*Problem to solve:* Begin at the first line of the listing and stop after the line containing "ΠΡΟΣΘΉΚΗ ΣΤΟ ΚΑΛΆΘΙ", formatting every line in that span as a numbered list. Omit blank lines and leave the pictures out of the answer.

[Start of section]

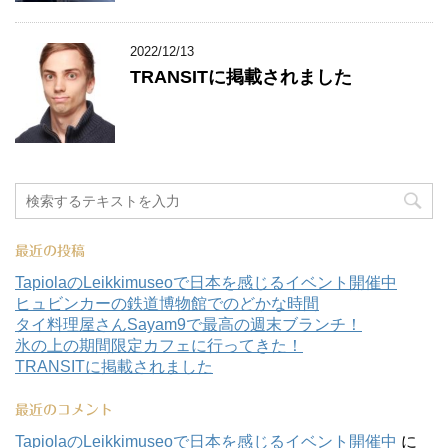
2022/12/13
TRANSITに掲載されました
最近の投稿
TapiolaのLeikkimuseoで日本を感じるイベント開催中
ヒュビンカーの鉄道博物館でのどかな時間
タイ料理屋さんSayam9で最高の週末ブランチ！
氷の上の期間限定カフェに行ってきた！
TRANSITに掲載されました
最近のコメント
TapiolaのLeikkimuseoで日本を感じるイベント開催中
に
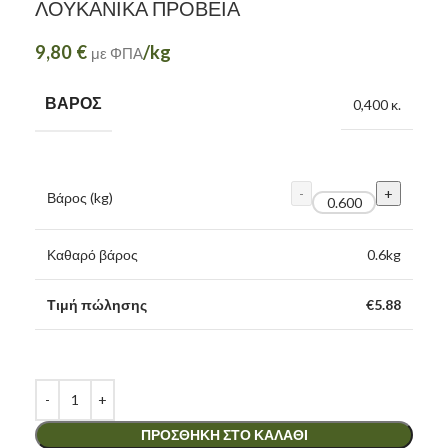
ΛΟΥΚΑΝΙΚΑ ΠΡΟΒΕΙΑ
9,80
€
/kg
με ΦΠΑ
ΒΆΡΟΣ
0,400 κ.
Βάρος (kg)
Καθαρό βάρος
0.6
kg
Τιμή πώλησης
€
5.88
ΠΡΟΣΘΉΚΗ ΣΤΟ ΚΑΛΆΘΙ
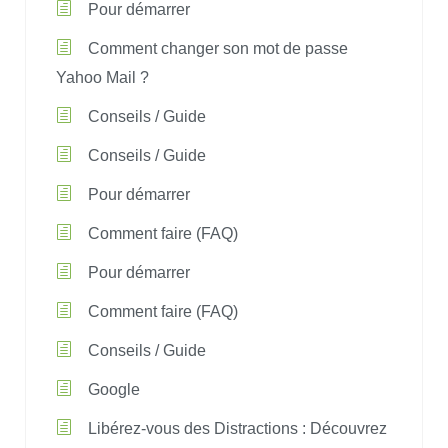
Pour démarrer
Comment changer son mot de passe
Yahoo Mail ?
Conseils / Guide
Conseils / Guide
Pour démarrer
Comment faire (FAQ)
Pour démarrer
Comment faire (FAQ)
Conseils / Guide
Google
Libérez-vous des Distractions : Découvrez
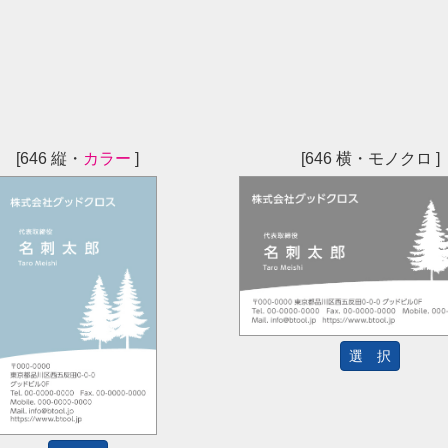
[646 縦・
カラー
]
[646 横・モノクロ ]
選 択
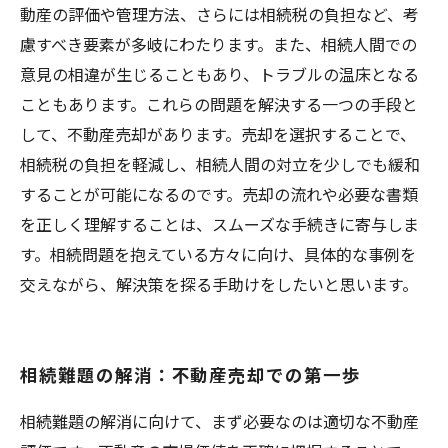
動産の評価や管理方法、さらには相続税の負担など、考
慮すべき要素が多岐にわたります。また、相続人間での
意見の相違が生じることもあり、トラブルの温床となる
こともあります。これらの問題を解決する一つの手段と
して、不動産売却があります。売却を選択することで、
相続税の負担を軽減し、相続人間の対立を少しでも緩和
することが可能になるのです。売却の流れや必要な書類
を正しく理解することは、スムーズな手続きに寄与しま
す。相続問題を抱えている方々に向け、具体的な事例を
交えながら、解決策を探る手助けをしたいと思います。
相続難題の解消：不動産売却での第一歩
相続難題の解消に向けて、まず必要なのは適切な不動産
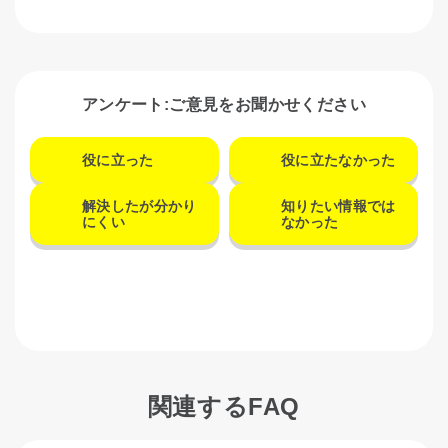
アンケート:ご意見をお聞かせください
役に立った
役に立たなかった
解決したが分かり
知りたい情報では
にくい
なかった
関連するFAQ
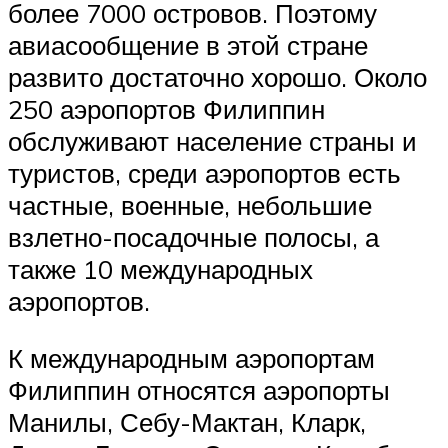
более 7000 островов. Поэтому
авиасообщение в этой стране
развито достаточно хорошо. Около
250 аэропортов Филиппин
обслуживают население страны и
туристов, среди аэропортов есть
частные, военные, небольшие
взлетно-посадочные полосы, а
также 10 международных
аэропортов.
К международным аэропортам
Филиппин относятся аэропорты
Манилы, Себу-Мактан, Кларк,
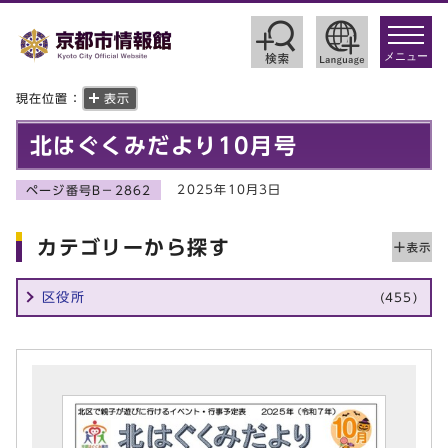
toggle
navigat
メニュー
現在位置：
表示
北はぐくみだより10月号
2025年10月3日
ページ番号B－2862
カテゴリーから探す
区役所
(455)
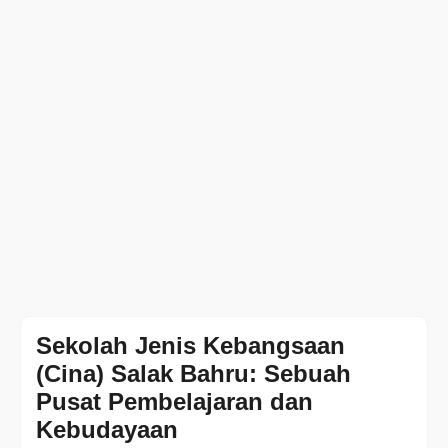
Sekolah Jenis Kebangsaan
(Cina) Salak Bahru: Sebuah
Pusat Pembelajaran dan
Kebudayaan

[End of section]

*Task result:*
1. 2022/12/13
2. TRANSITに掲載されました
3. 最近の投稿
4. TapiolaのLeikkimuseoで日本を感じるイベント開催中
5. ヒュビンカーの鉄道博物館でのどかな時間
6. タイ料理屋さんSayam9で最高の週末ブランチ！
7. 氷の上の期間限定カフェに行ってきた！
8. TRANSITに掲載されました
9. 最近のコメント
10. TapiolaのLeikkimuseoで日本を感じるイベント開催中
11. に
12. ΛΟΥΚΑΝΙΚΑ ΠΡΟΒΕΙΑ
13. 9,80
14. €
15. /kg
16. με ΦΠΑ
17. ΒΆΡΟΣ
18. 0,400 κ.
19. Βάρος (kg)
20. Καθαρό βάρος
21. 0.6
22. kg
23. Τιμή πώλησης
24. €
25. 5.88
26. ΠΡΟΣΘΉΚΗ ΣΤΟ ΚΑΛΆΘΙ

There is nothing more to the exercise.